_Problem details_. Leave out any picture and return the remaining listing below exactly as given.

_Exercise data_.
+ + + + +
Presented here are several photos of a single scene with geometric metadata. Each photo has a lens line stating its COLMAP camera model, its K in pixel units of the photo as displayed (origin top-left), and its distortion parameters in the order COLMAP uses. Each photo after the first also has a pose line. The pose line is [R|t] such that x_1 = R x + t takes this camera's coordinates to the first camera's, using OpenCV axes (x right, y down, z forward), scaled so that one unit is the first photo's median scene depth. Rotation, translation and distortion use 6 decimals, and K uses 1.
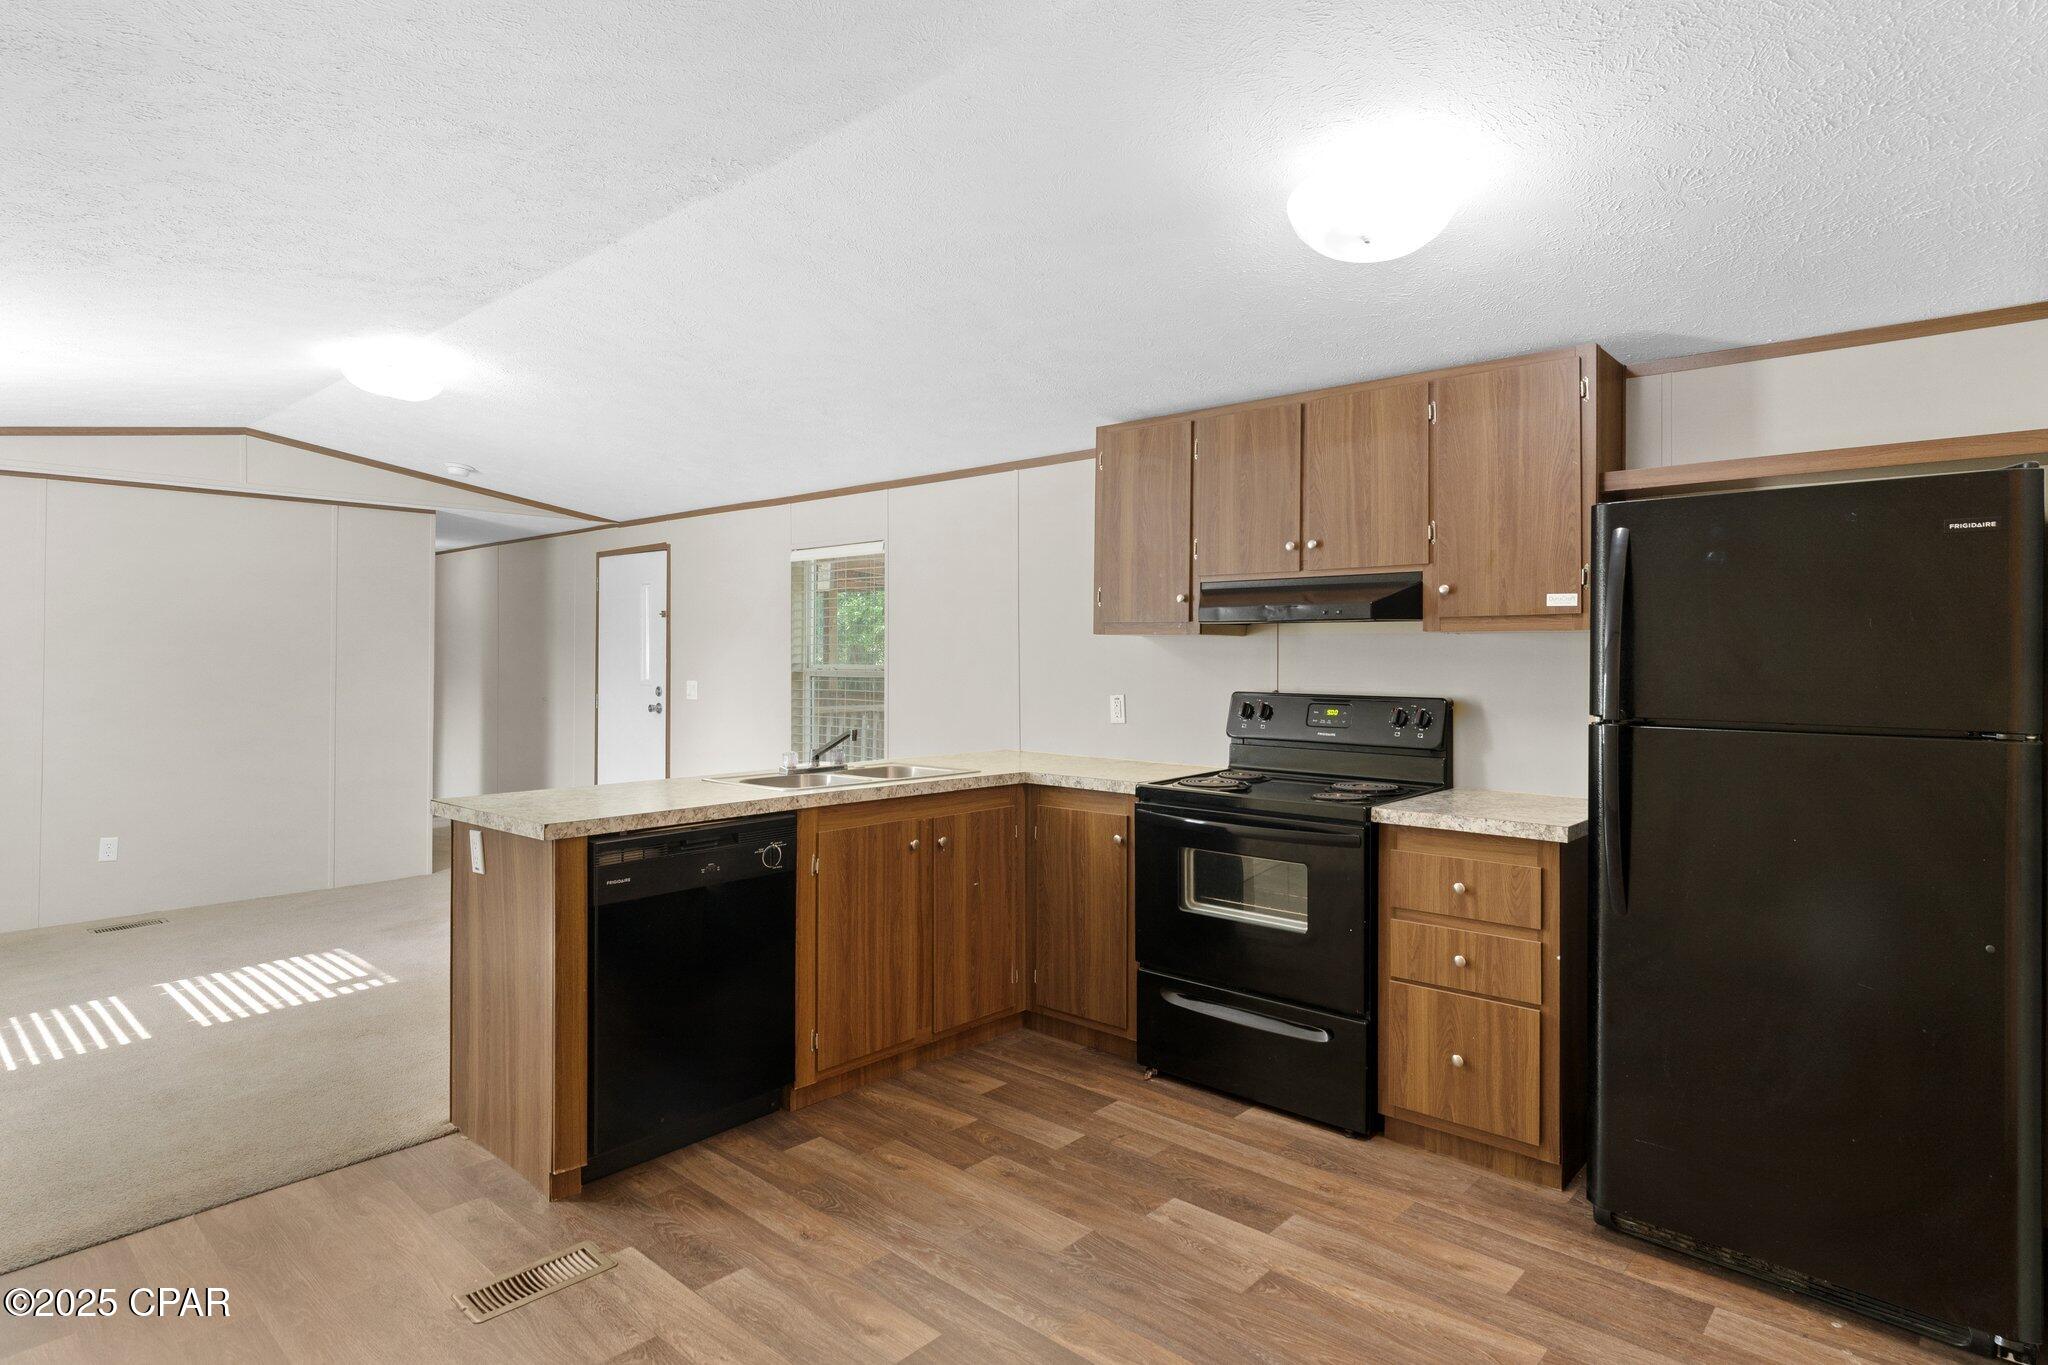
lens RADIAL K [[1056.0, 0, 1081.6], [0, 1056.0, 682.1], [0, 0, 1]] dist [-0.014615, -0.000341]
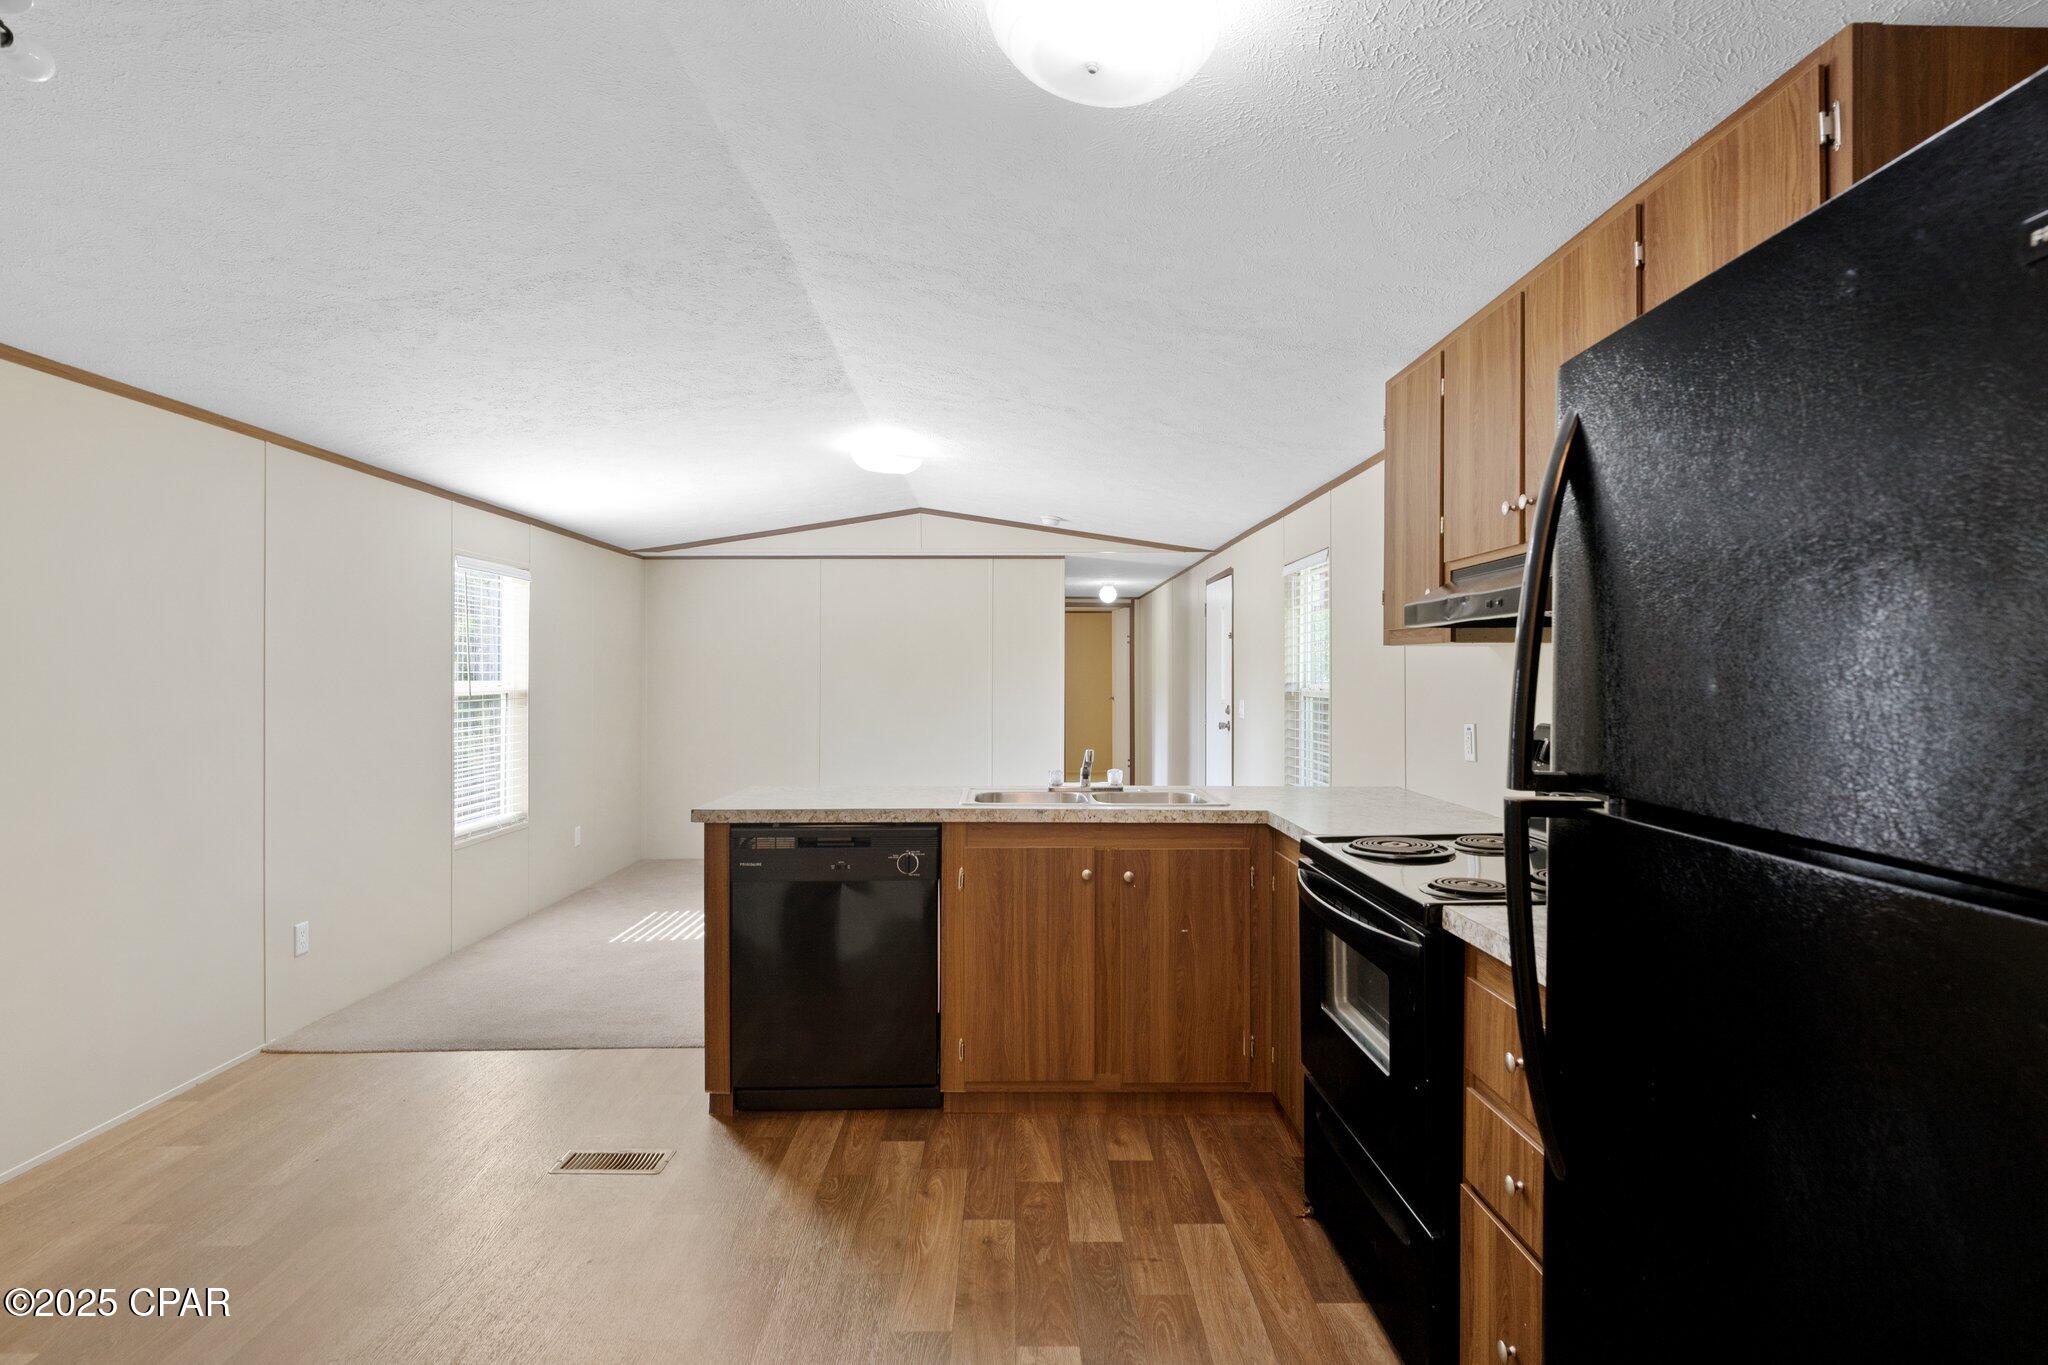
lens RADIAL K [[1056.0, 0, 1051.0], [0, 1056.0, 703.8], [0, 0, 1]] dist [-0.014615, -0.000341]
pose [[0.673951, 0.014944, -0.738625, 0.546709], [-0.014517, 0.999870, 0.006983, -0.004453], [0.738633, 0.006016, 0.674081, 0.365973]]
+ + + + +
_Answer space_.
Presented here are several photos of a single scene with geometric metadata. Each photo has a lens line stating its COLMAP camera model, its K in pixel units of the photo as displayed (origin top-left), and its distortion parameters in the order COLMAP uses. Each photo after the first also has a pose line. The pose line is [R|t] such that x_1 = R x + t takes this camera's coordinates to the first camera's, using OpenCV axes (x right, y down, z forward), scaled so that one unit is the first photo's median scene depth. Rotation, translation and distortion use 6 decimals, and K uses 1.
lens RADIAL K [[1056.0, 0, 1081.6], [0, 1056.0, 682.1], [0, 0, 1]] dist [-0.014615, -0.000341]
lens RADIAL K [[1056.0, 0, 1051.0], [0, 1056.0, 703.8], [0, 0, 1]] dist [-0.014615, -0.000341]
pose [[0.673951, 0.014944, -0.738625, 0.546709], [-0.014517, 0.999870, 0.006983, -0.004453], [0.738633, 0.006016, 0.674081, 0.365973]]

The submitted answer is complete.